Avoiding MD Recordation Tax On Loan Transactions

Owners of commercial properties in many counties in Maryland have two choices when it comes to refinancing. One option costs you dearly, the other - when executed properly - creates a considerable savings. Here’s how it all works:

Scenario 1. Owner, LLC (“Owner”) has substantial assets and owns a commercial office building valued at $25 million that’s located in Rockville, Maryland. A local bank has agreed to lend Owner $15 million to refinance the first mortgage loan on the property. Upon recording the new $15 million mortgage, Owner will pay a recordation tax of $148,450 to the Clerk of the Circuit Court of Montgomery County.

Scenario 2. The facts are the same, but there’s a totally different loan structure. The principals of Owner form a new LLC called Borrower, LLC, which has no assets and whose sole member is Owner, LLC. Instead of lending the $15 million to Owner, the bank lends it to Borrower, LLC.

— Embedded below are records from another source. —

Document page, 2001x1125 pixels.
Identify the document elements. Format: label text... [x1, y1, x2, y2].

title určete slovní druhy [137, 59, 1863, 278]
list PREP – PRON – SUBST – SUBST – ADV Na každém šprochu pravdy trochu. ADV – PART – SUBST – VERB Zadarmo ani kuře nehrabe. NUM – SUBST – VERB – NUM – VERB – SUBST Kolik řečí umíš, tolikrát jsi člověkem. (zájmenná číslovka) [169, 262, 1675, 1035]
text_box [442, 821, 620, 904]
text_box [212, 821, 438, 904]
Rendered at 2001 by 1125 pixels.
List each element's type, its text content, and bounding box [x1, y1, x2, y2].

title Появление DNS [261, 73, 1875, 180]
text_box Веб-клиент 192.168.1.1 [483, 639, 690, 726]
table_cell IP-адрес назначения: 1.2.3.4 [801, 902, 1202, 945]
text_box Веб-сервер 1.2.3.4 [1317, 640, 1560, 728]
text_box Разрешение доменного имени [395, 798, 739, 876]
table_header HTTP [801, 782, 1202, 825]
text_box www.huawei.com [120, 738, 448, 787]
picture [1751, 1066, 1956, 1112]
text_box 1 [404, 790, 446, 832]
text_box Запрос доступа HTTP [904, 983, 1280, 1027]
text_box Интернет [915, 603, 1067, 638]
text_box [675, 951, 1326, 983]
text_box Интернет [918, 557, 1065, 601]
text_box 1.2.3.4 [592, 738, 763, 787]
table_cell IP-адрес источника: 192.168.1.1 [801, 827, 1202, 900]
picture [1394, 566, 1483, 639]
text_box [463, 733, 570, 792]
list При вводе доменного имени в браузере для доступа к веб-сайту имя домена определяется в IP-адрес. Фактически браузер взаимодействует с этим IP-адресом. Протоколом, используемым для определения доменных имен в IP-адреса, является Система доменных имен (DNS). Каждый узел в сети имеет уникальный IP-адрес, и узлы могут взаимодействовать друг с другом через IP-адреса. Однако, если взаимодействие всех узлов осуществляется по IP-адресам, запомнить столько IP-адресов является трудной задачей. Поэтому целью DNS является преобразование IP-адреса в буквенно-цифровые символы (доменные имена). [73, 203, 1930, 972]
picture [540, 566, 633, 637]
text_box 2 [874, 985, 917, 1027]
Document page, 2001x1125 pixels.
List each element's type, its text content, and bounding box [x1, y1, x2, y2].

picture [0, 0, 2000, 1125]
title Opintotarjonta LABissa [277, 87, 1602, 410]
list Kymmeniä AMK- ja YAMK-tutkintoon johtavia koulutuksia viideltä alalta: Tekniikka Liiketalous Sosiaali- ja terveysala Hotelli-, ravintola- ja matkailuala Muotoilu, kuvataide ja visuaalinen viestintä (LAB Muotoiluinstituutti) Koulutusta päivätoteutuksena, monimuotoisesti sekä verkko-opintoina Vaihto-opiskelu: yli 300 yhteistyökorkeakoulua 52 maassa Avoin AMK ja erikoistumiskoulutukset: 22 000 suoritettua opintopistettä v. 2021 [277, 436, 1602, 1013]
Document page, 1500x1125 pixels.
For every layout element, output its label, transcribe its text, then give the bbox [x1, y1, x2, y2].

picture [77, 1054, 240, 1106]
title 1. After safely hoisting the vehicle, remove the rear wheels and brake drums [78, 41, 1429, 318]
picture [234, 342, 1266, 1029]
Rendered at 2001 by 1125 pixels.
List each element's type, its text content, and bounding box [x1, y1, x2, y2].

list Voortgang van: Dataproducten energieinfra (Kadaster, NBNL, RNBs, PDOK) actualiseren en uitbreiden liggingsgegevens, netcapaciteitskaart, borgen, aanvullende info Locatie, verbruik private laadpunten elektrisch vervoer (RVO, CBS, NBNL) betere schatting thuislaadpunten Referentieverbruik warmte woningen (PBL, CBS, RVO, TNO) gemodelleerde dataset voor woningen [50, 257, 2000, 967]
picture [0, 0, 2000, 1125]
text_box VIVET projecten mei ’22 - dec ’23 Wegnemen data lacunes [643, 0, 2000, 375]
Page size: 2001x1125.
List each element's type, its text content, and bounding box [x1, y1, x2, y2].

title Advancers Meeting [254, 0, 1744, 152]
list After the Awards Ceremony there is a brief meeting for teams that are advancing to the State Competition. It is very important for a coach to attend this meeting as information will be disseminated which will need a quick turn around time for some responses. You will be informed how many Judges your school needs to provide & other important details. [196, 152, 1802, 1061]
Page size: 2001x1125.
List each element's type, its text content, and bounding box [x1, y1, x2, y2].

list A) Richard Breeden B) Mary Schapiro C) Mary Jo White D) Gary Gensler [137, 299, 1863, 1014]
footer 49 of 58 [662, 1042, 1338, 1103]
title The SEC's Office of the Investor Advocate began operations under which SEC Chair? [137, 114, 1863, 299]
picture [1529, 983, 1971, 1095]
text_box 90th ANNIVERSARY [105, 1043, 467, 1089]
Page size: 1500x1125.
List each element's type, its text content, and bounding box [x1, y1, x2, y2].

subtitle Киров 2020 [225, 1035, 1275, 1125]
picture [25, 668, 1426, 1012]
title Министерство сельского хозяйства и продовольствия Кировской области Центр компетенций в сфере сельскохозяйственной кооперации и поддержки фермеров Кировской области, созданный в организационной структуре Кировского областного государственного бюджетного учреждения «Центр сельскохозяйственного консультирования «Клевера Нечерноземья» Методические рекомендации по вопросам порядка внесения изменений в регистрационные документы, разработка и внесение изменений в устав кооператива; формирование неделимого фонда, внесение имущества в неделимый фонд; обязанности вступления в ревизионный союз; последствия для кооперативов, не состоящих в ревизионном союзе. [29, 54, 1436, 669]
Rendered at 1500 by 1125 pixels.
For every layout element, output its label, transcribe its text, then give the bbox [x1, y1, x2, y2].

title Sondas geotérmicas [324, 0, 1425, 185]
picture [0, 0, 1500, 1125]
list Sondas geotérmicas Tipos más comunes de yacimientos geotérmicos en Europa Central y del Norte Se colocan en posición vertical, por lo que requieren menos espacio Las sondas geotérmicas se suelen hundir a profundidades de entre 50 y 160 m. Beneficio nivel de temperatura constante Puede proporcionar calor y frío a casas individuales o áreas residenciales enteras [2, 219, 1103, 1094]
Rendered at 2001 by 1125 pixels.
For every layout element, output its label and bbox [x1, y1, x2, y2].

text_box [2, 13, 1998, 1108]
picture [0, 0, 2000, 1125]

Why would the bank lend $15 million to a shell company with no assets? For two reasons. First, the loan is personally guaranteed by Owner, which has substantial assets. Second, Owner will give the bank a first “indemnity” mortgage on its office building as collateral security for Owner’s personal guarantee. The net of all that is that the bank ends up in the very same position as under Scenario 1. The difference is that upon recording the new $15 million mortgage, Owner will pay a recordation tax of ZERO. What’s the net savings to Owner? A whopping $148,450; a nice loophole to say the least!

Why ZERO recordation tax? The answer is that the mortgage under Scenario 2 is an “indemnity” mortgage which is given to secure Owner’s personal guarantee of the loan. Currently, in many counties in Maryland, there is no recordation tax charged or collected at the time of the recordation of the “indemnity” mortgage.

End Result. Owner received the loan to refinance its office building, but paid ZERO recordation tax. The bank came away with what it wanted–a very nice loan, a personal guarantee by Owner and a first priority lien on the Owner’s office building.

WARNING. Not all counties in Maryland exempt indemnity mortgages from the recordation tax. If you are involved in a similar transaction, you need to check with the county clerk of court or county transfer office to find out if your transaction will be exempt from the recordation tax. If not, there is little reason for the re-structure.